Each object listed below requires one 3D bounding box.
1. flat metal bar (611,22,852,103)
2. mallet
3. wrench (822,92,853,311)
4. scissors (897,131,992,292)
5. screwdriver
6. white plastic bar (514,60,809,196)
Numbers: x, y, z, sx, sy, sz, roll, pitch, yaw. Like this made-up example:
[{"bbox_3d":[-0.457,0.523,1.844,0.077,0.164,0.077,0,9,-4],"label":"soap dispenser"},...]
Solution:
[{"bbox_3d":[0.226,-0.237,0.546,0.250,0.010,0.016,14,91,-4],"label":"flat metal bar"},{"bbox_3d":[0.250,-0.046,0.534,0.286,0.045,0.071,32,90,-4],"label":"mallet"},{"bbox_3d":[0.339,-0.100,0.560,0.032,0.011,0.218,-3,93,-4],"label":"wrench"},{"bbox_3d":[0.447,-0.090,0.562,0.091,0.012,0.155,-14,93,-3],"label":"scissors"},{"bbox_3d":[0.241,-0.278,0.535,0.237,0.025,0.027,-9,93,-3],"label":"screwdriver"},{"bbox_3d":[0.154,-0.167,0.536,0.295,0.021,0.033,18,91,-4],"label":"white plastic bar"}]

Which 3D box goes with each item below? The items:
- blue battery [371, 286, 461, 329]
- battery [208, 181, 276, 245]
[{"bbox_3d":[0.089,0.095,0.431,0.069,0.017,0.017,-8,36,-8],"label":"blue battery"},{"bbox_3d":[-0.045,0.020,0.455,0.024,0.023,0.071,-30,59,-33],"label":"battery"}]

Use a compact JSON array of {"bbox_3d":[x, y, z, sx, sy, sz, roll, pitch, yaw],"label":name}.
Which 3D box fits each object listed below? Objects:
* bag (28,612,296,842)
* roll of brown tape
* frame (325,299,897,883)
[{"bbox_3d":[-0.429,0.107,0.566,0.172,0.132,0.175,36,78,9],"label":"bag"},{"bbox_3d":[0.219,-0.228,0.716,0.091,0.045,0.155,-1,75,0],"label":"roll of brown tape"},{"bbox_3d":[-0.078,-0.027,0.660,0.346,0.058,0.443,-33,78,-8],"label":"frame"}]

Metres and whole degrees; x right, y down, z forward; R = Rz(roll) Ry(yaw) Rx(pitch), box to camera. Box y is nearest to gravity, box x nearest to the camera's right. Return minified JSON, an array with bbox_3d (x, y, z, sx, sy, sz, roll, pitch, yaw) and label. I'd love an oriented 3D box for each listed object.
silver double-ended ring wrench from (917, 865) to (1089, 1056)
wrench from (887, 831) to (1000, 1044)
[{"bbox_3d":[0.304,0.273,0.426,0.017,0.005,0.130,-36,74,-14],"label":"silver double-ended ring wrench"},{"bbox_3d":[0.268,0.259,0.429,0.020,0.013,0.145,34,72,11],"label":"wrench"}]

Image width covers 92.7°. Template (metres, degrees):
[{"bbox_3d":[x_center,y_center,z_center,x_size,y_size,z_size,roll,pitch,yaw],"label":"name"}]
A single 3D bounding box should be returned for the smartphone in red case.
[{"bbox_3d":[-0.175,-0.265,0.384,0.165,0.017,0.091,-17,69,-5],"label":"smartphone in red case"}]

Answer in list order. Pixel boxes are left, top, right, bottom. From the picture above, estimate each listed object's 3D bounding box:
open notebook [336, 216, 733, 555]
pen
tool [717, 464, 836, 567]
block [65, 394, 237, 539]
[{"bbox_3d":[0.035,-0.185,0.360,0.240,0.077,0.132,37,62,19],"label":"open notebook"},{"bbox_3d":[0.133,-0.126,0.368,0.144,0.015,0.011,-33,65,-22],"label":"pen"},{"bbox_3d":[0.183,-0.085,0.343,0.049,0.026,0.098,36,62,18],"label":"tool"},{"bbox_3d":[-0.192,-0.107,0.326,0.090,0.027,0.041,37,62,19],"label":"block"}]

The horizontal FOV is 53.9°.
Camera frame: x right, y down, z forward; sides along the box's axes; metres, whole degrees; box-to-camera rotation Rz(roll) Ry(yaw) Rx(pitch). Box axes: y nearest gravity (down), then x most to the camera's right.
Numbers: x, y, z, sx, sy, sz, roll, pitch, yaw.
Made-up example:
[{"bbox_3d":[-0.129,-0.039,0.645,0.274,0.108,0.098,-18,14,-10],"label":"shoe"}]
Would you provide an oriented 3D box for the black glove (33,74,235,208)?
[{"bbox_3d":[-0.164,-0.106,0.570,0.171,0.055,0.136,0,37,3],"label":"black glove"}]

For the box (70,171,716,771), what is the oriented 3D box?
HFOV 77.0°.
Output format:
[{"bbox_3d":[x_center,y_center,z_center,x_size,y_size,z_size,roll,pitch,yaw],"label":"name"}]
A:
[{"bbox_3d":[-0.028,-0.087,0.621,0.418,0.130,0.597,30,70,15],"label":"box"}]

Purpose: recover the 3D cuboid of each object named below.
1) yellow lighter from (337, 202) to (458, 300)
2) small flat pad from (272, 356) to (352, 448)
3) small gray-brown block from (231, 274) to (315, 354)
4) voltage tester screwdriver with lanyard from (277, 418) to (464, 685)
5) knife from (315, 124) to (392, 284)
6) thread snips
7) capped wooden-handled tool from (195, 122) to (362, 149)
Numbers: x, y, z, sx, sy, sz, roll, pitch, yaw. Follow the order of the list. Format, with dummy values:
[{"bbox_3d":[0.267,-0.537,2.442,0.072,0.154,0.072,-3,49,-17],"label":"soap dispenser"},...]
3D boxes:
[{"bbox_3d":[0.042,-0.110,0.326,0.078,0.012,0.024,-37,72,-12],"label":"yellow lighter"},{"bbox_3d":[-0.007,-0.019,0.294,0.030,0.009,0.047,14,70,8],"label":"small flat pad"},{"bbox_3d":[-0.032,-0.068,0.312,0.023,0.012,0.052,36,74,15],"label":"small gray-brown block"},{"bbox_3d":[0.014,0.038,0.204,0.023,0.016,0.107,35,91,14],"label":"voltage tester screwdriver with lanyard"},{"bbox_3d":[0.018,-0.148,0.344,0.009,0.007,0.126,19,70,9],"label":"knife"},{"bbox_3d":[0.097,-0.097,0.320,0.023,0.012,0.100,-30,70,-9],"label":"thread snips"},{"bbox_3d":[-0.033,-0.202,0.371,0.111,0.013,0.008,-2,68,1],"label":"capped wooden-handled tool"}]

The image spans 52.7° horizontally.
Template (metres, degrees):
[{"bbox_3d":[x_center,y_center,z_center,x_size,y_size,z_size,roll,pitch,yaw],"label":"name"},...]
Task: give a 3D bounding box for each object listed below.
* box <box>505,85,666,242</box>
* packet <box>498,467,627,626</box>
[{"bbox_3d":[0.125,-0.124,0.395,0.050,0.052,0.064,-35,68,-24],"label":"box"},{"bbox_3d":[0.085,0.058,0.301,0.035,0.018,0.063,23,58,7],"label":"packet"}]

------------------------------------------------

- WORK INSTRUCTIONS
Every line from above should appear again in the answer, exactly as written.

- TASK RESULT
Each object listed below requires one 3D bounding box.
1. flat metal bar (611,22,852,103)
2. mallet
3. wrench (822,92,853,311)
4. scissors (897,131,992,292)
5. screwdriver
6. white plastic bar (514,60,809,196)
Numbers: x, y, z, sx, sy, sz, roll, pitch, yaw. Like this made-up example:
[{"bbox_3d":[-0.457,0.523,1.844,0.077,0.164,0.077,0,9,-4],"label":"soap dispenser"},...]
Solution:
[{"bbox_3d":[0.226,-0.237,0.546,0.250,0.010,0.016,14,91,-4],"label":"flat metal bar"},{"bbox_3d":[0.250,-0.046,0.534,0.286,0.045,0.071,32,90,-4],"label":"mallet"},{"bbox_3d":[0.339,-0.100,0.560,0.032,0.011,0.218,-3,93,-4],"label":"wrench"},{"bbox_3d":[0.447,-0.090,0.562,0.091,0.012,0.155,-14,93,-3],"label":"scissors"},{"bbox_3d":[0.241,-0.278,0.535,0.237,0.025,0.027,-9,93,-3],"label":"screwdriver"},{"bbox_3d":[0.154,-0.167,0.536,0.295,0.021,0.033,18,91,-4],"label":"white plastic bar"}]

Which 3D box goes with each item below? The items:
- blue battery [371, 286, 461, 329]
- battery [208, 181, 276, 245]
[{"bbox_3d":[0.089,0.095,0.431,0.069,0.017,0.017,-8,36,-8],"label":"blue battery"},{"bbox_3d":[-0.045,0.020,0.455,0.024,0.023,0.071,-30,59,-33],"label":"battery"}]

Use a compact JSON array of {"bbox_3d":[x, y, z, sx, sy, sz, roll, pitch, yaw],"label":name}.
Which 3D box fits each object listed below? Objects:
* bag (28,612,296,842)
* roll of brown tape
* frame (325,299,897,883)
[{"bbox_3d":[-0.429,0.107,0.566,0.172,0.132,0.175,36,78,9],"label":"bag"},{"bbox_3d":[0.219,-0.228,0.716,0.091,0.045,0.155,-1,75,0],"label":"roll of brown tape"},{"bbox_3d":[-0.078,-0.027,0.660,0.346,0.058,0.443,-33,78,-8],"label":"frame"}]

Metres and whole degrees; x right, y down, z forward; R = Rz(roll) Ry(yaw) Rx(pitch), box to camera. Box y is nearest to gravity, box x nearest to the camera's right. Return minified JSON, an array with bbox_3d (x, y, z, sx, sy, sz, roll, pitch, yaw) and label. I'd love an oriented 3D box for each listed object.
silver double-ended ring wrench from (917, 865) to (1089, 1056)
wrench from (887, 831) to (1000, 1044)
[{"bbox_3d":[0.304,0.273,0.426,0.017,0.005,0.130,-36,74,-14],"label":"silver double-ended ring wrench"},{"bbox_3d":[0.268,0.259,0.429,0.020,0.013,0.145,34,72,11],"label":"wrench"}]

Image width covers 92.7°. Template (metres, degrees):
[{"bbox_3d":[x_center,y_center,z_center,x_size,y_size,z_size,roll,pitch,yaw],"label":"name"}]
A single 3D bounding box should be returned for the smartphone in red case.
[{"bbox_3d":[-0.175,-0.265,0.384,0.165,0.017,0.091,-17,69,-5],"label":"smartphone in red case"}]

Answer in list order. Pixel boxes are left, top, right, bottom. From the picture above, estimate each listed object's 3D bounding box:
open notebook [336, 216, 733, 555]
pen
tool [717, 464, 836, 567]
block [65, 394, 237, 539]
[{"bbox_3d":[0.035,-0.185,0.360,0.240,0.077,0.132,37,62,19],"label":"open notebook"},{"bbox_3d":[0.133,-0.126,0.368,0.144,0.015,0.011,-33,65,-22],"label":"pen"},{"bbox_3d":[0.183,-0.085,0.343,0.049,0.026,0.098,36,62,18],"label":"tool"},{"bbox_3d":[-0.192,-0.107,0.326,0.090,0.027,0.041,37,62,19],"label":"block"}]

The horizontal FOV is 53.9°.
Camera frame: x right, y down, z forward; sides along the box's axes; metres, whole degrees; box-to-camera rotation Rz(roll) Ry(yaw) Rx(pitch). Box axes: y nearest gravity (down), then x most to the camera's right.
Numbers: x, y, z, sx, sy, sz, roll, pitch, yaw.
Made-up example:
[{"bbox_3d":[-0.129,-0.039,0.645,0.274,0.108,0.098,-18,14,-10],"label":"shoe"}]
Would you provide an oriented 3D box for the black glove (33,74,235,208)?
[{"bbox_3d":[-0.164,-0.106,0.570,0.171,0.055,0.136,0,37,3],"label":"black glove"}]

For the box (70,171,716,771), what is the oriented 3D box?
HFOV 77.0°.
Output format:
[{"bbox_3d":[x_center,y_center,z_center,x_size,y_size,z_size,roll,pitch,yaw],"label":"name"}]
A:
[{"bbox_3d":[-0.028,-0.087,0.621,0.418,0.130,0.597,30,70,15],"label":"box"}]

Purpose: recover the 3D cuboid of each object named below.
1) yellow lighter from (337, 202) to (458, 300)
2) small flat pad from (272, 356) to (352, 448)
3) small gray-brown block from (231, 274) to (315, 354)
4) voltage tester screwdriver with lanyard from (277, 418) to (464, 685)
5) knife from (315, 124) to (392, 284)
6) thread snips
7) capped wooden-handled tool from (195, 122) to (362, 149)
Numbers: x, y, z, sx, sy, sz, roll, pitch, yaw. Follow the order of the list. Format, with dummy values:
[{"bbox_3d":[0.267,-0.537,2.442,0.072,0.154,0.072,-3,49,-17],"label":"soap dispenser"},...]
3D boxes:
[{"bbox_3d":[0.042,-0.110,0.326,0.078,0.012,0.024,-37,72,-12],"label":"yellow lighter"},{"bbox_3d":[-0.007,-0.019,0.294,0.030,0.009,0.047,14,70,8],"label":"small flat pad"},{"bbox_3d":[-0.032,-0.068,0.312,0.023,0.012,0.052,36,74,15],"label":"small gray-brown block"},{"bbox_3d":[0.014,0.038,0.204,0.023,0.016,0.107,35,91,14],"label":"voltage tester screwdriver with lanyard"},{"bbox_3d":[0.018,-0.148,0.344,0.009,0.007,0.126,19,70,9],"label":"knife"},{"bbox_3d":[0.097,-0.097,0.320,0.023,0.012,0.100,-30,70,-9],"label":"thread snips"},{"bbox_3d":[-0.033,-0.202,0.371,0.111,0.013,0.008,-2,68,1],"label":"capped wooden-handled tool"}]

The image spans 52.7° horizontally.
Template (metres, degrees):
[{"bbox_3d":[x_center,y_center,z_center,x_size,y_size,z_size,roll,pitch,yaw],"label":"name"},...]
Task: give a 3D bounding box for each object listed below.
* box <box>505,85,666,242</box>
* packet <box>498,467,627,626</box>
[{"bbox_3d":[0.125,-0.124,0.395,0.050,0.052,0.064,-35,68,-24],"label":"box"},{"bbox_3d":[0.085,0.058,0.301,0.035,0.018,0.063,23,58,7],"label":"packet"}]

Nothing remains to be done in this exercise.